→ **Work to complete**:
1. From the ListCountsMapping documentation, reproduce the passage that begins with the words containing "Class Method Details" and ends with "merged into it.".
2. Write the next part of the ListCountsMapping documentation page, picking up right after its final line.

-------- Text provided

Module: ElasticGraph::SchemaDefinition::Indexing::ListCountsMapping

Defined in:
lib/elastic_graph/schema_definition/indexing/list_counts_mapping.rb

Overview

To support filtering on the count of a list field, we need to index the counts as we ingest events. This is responsible for defining the mapping for the special __counts field in which we store the list counts.

Class Method Summary collapse

Class Method Details

.merged_into(mapping_hash, for_type:) ⇒ Object

Builds the __counts field mapping for the given for_type. Returns a new mapping_hash with the extra __counts field merged into it.



23
24
25
26
27
28
29
30
31
32
33
34
35
36
37
38
39
40
41
42
43
44
45
46
47
48
49
# File 'lib/elastic_graph/schema_definition/indexing/list_counts_mapping.rb', line 23

def self.merged_into(mapping_hash, for_type:)
  counts_properties = for_type.indexing_fields_by_name_in_index.values.flat_map do |field|
    field.paths_to_lists_for_count_indexing.map do |path|
      # We chose the `integer` type here because:
      #
      # - While we expect datasets with more documents than the max integer value (~2B), we don't expect
      #   individual documents to have any list fields with more elements than can fit in an integer.

----------------
-------- Study material

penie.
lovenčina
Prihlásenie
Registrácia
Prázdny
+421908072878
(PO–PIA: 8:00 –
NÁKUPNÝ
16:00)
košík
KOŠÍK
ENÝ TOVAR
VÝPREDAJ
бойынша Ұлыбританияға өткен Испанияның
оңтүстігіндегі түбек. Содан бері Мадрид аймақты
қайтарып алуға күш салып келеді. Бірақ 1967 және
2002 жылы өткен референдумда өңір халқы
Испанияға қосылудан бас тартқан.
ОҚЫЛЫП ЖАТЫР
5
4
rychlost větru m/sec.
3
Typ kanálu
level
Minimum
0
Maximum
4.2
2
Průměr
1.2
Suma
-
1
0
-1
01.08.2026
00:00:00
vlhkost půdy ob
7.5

----------------

→ **Your written answers**:
1.
Class Method Details

.merged_into(mapping_hash, for_type:) ⇒ Object

Builds the __counts field mapping for the given for_type. Returns a new mapping_hash with the extra __counts field merged into it.

2.
      # - Using `long` would allow for much larger counts, but we don't want to take up double the
      #   storage space for this.
      #
      # Note that `new_list_filter_input_type` (in `schema_definition/factory.rb`) relies on this, and
      # has chosen to use `IntFilterInput` (rather than `JsonSafeLongFilterInput`) for filtering these count values.
      # If we change the mapping type here, we should re-evaluate the filter used there.
      [path, {"type" => "integer"}]
    end
  end.to_h

  return mapping_hash if counts_properties.empty?

  Support::HashUtil.deep_merge(mapping_hash, {
    "properties" => {
      LIST_COUNTS_FIELD => {
        "properties" => counts_properties
      }
    }
  })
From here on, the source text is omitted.